(EXTRACTED INFORMATION)

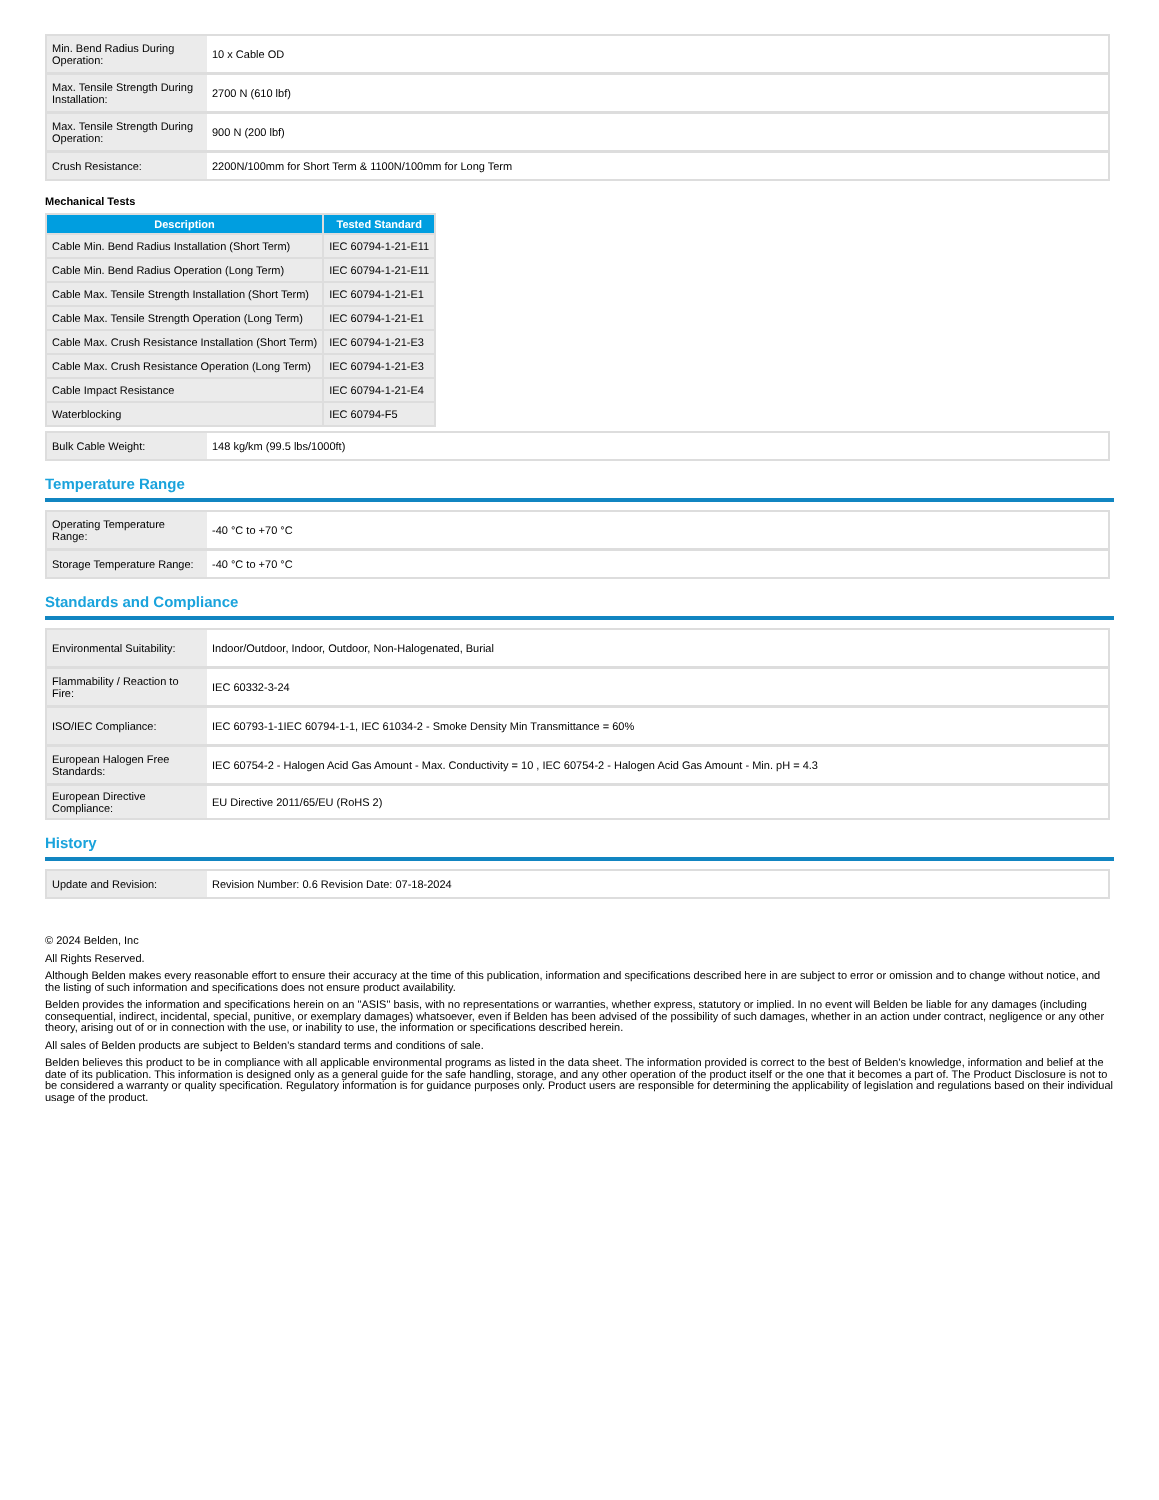| Min. Bend Radius During Operation: | 10 x Cable OD |
| Max. Tensile Strength During Installation: | 2700 N (610 lbf) |
| Max. Tensile Strength During Operation: | 900 N (200 lbf) |
| Crush Resistance: | 2200N/100mm for Short Term & 1100N/100mm for Long Term |
Mechanical Tests
| Description | Tested Standard |
| --- | --- |
| Cable Min. Bend Radius Installation (Short Term) | IEC 60794-1-21-E11 |
| Cable Min. Bend Radius Operation (Long Term) | IEC 60794-1-21-E11 |
| Cable Max. Tensile Strength Installation (Short Term) | IEC 60794-1-21-E1 |
| Cable Max. Tensile Strength Operation (Long Term) | IEC 60794-1-21-E1 |
| Cable Max. Crush Resistance Installation (Short Term) | IEC 60794-1-21-E3 |
| Cable Max. Crush Resistance Operation (Long Term) | IEC 60794-1-21-E3 |
| Cable Impact Resistance | IEC 60794-1-21-E4 |
| Waterblocking | IEC 60794-F5 |
| Bulk Cable Weight: | 148 kg/km (99.5 lbs/1000ft) |
Temperature Range
| Operating Temperature Range: | -40 °C to +70 °C |
| Storage Temperature Range: | -40 °C to +70 °C |
Standards and Compliance
| Environmental Suitability: | Indoor/Outdoor, Indoor, Outdoor, Non-Halogenated, Burial |
| Flammability / Reaction to Fire: | IEC 60332-3-24 |
| ISO/IEC Compliance: | IEC 60793-1-1IEC 60794-1-1, IEC 61034-2 - Smoke Density Min Transmittance = 60% |
| European Halogen Free Standards: | IEC 60754-2 - Halogen Acid Gas Amount - Max. Conductivity = 10 , IEC 60754-2 - Halogen Acid Gas Amount - Min. pH = 4.3 |
| European Directive Compliance: | EU Directive 2011/65/EU (RoHS 2) |
History
| Update and Revision: | Revision Number: 0.6 Revision Date: 07-18-2024 |
© 2024 Belden, Inc
All Rights Reserved.
Although Belden makes every reasonable effort to ensure their accuracy at the time of this publication, information and specifications described here in are subject to error or omission and to change without notice, and the listing of such information and specifications does not ensure product availability.
Belden provides the information and specifications herein on an "ASIS" basis, with no representations or warranties, whether express, statutory or implied. In no event will Belden be liable for any damages (including consequential, indirect, incidental, special, punitive, or exemplary damages) whatsoever, even if Belden has been advised of the possibility of such damages, whether in an action under contract, negligence or any other theory, arising out of or in connection with the use, or inability to use, the information or specifications described herein.
All sales of Belden products are subject to Belden's standard terms and conditions of sale.
Belden believes this product to be in compliance with all applicable environmental programs as listed in the data sheet. The information provided is correct to the best of Belden's knowledge, information and belief at the date of its publication. This information is designed only as a general guide for the safe handling, storage, and any other operation of the product itself or the one that it becomes a part of. The Product Disclosure is not to be considered a warranty or quality specification. Regulatory information is for guidance purposes only. Product users are responsible for determining the applicability of legislation and regulations based on their individual usage of the product.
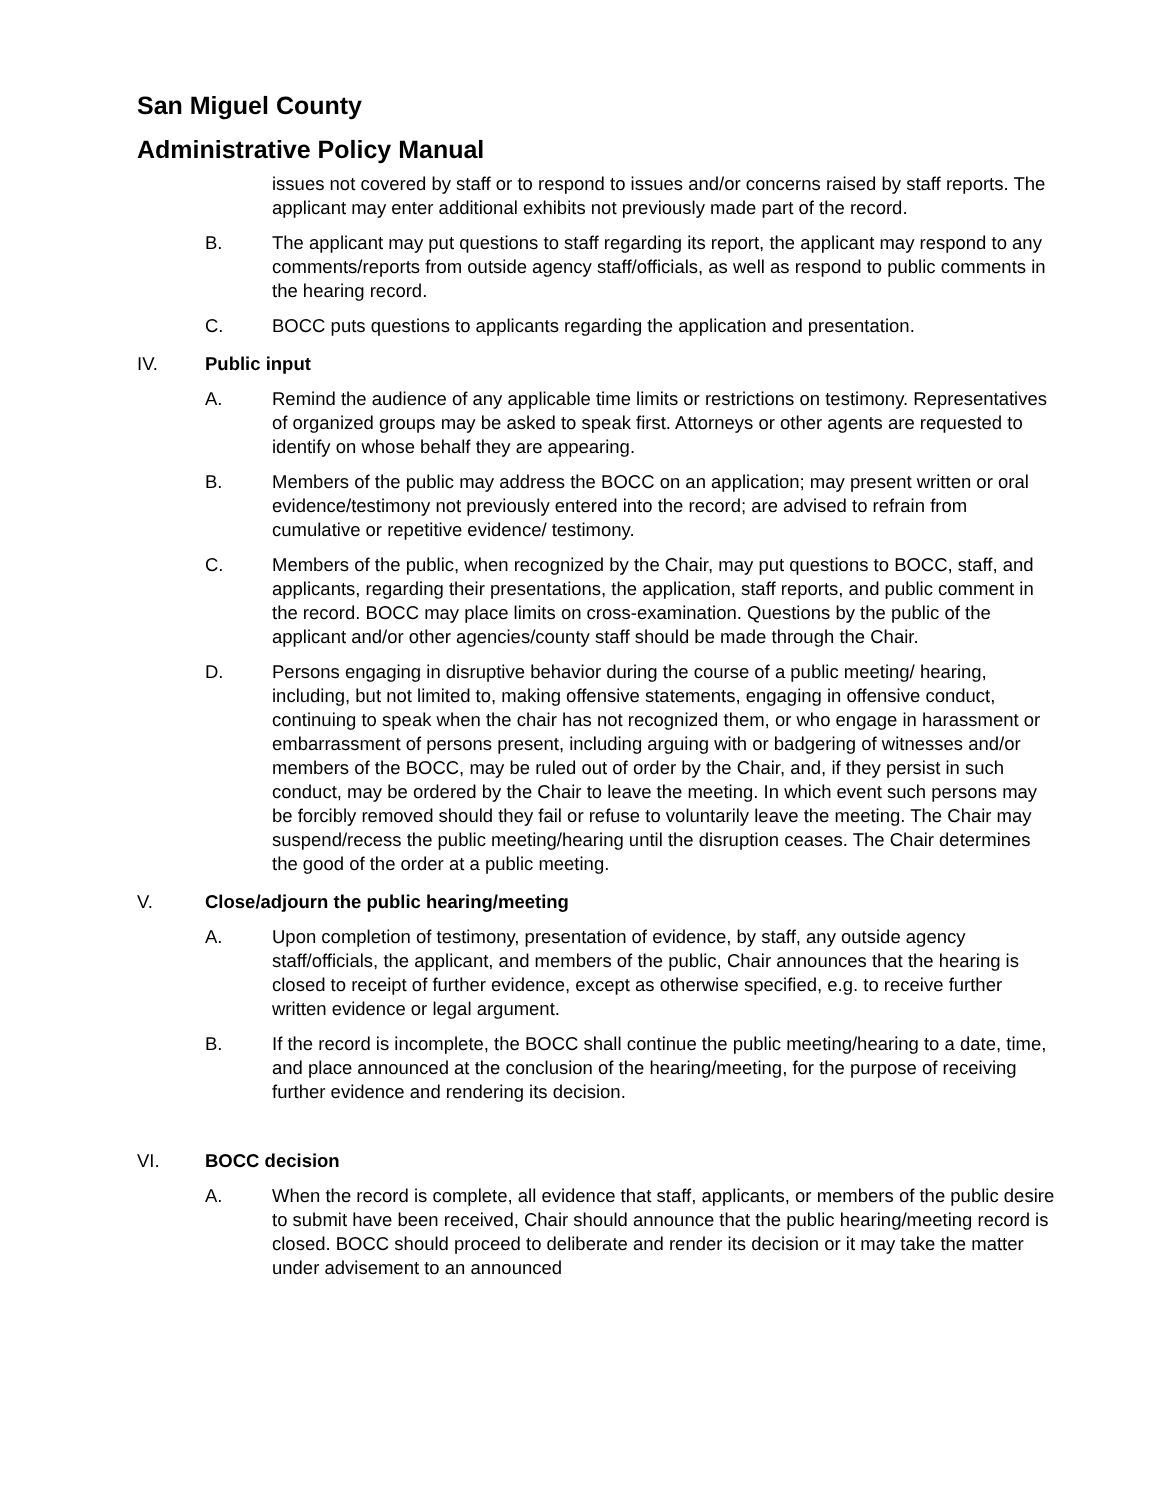San Miguel County
Administrative Policy Manual
issues not covered by staff or to respond to issues and/or concerns raised by staff reports. The applicant may enter additional exhibits not previously made part of the record.
B. The applicant may put questions to staff regarding its report, the applicant may respond to any comments/reports from outside agency staff/officials, as well as respond to public comments in the hearing record.
C. BOCC puts questions to applicants regarding the application and presentation.
IV. Public input
A. Remind the audience of any applicable time limits or restrictions on testimony. Representatives of organized groups may be asked to speak first. Attorneys or other agents are requested to identify on whose behalf they are appearing.
B. Members of the public may address the BOCC on an application; may present written or oral evidence/testimony not previously entered into the record; are advised to refrain from cumulative or repetitive evidence/ testimony.
C. Members of the public, when recognized by the Chair, may put questions to BOCC, staff, and applicants, regarding their presentations, the application, staff reports, and public comment in the record. BOCC may place limits on cross-examination. Questions by the public of the applicant and/or other agencies/county staff should be made through the Chair.
D. Persons engaging in disruptive behavior during the course of a public meeting/ hearing, including, but not limited to, making offensive statements, engaging in offensive conduct, continuing to speak when the chair has not recognized them, or who engage in harassment or embarrassment of persons present, including arguing with or badgering of witnesses and/or members of the BOCC, may be ruled out of order by the Chair, and, if they persist in such conduct, may be ordered by the Chair to leave the meeting. In which event such persons may be forcibly removed should they fail or refuse to voluntarily leave the meeting. The Chair may suspend/recess the public meeting/hearing until the disruption ceases. The Chair determines the good of the order at a public meeting.
V. Close/adjourn the public hearing/meeting
A. Upon completion of testimony, presentation of evidence, by staff, any outside agency staff/officials, the applicant, and members of the public, Chair announces that the hearing is closed to receipt of further evidence, except as otherwise specified, e.g. to receive further written evidence or legal argument.
B. If the record is incomplete, the BOCC shall continue the public meeting/hearing to a date, time, and place announced at the conclusion of the hearing/meeting, for the purpose of receiving further evidence and rendering its decision.
VI. BOCC decision
A. When the record is complete, all evidence that staff, applicants, or members of the public desire to submit have been received, Chair should announce that the public hearing/meeting record is closed. BOCC should proceed to deliberate and render its decision or it may take the matter under advisement to an announced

(End EXTRACTED INFORMATION)

* WHAT TO DO *
From the entries above, restate word for word the lines from the line containing "(Short Term) | IEC 60794-1-21-E11 |" to the line containing "IEC 60794-F5 |", both ends included, and nothing more.

* YOUR SOLUTION *
| Cable Min. Bend Radius Installation (Short Term) | IEC 60794-1-21-E11 |
| Cable Min. Bend Radius Operation (Long Term) | IEC 60794-1-21-E11 |
| Cable Max. Tensile Strength Installation (Short Term) | IEC 60794-1-21-E1 |
| Cable Max. Tensile Strength Operation (Long Term) | IEC 60794-1-21-E1 |
| Cable Max. Crush Resistance Installation (Short Term) | IEC 60794-1-21-E3 |
| Cable Max. Crush Resistance Operation (Long Term) | IEC 60794-1-21-E3 |
| Cable Impact Resistance | IEC 60794-1-21-E4 |
| Waterblocking | IEC 60794-F5 |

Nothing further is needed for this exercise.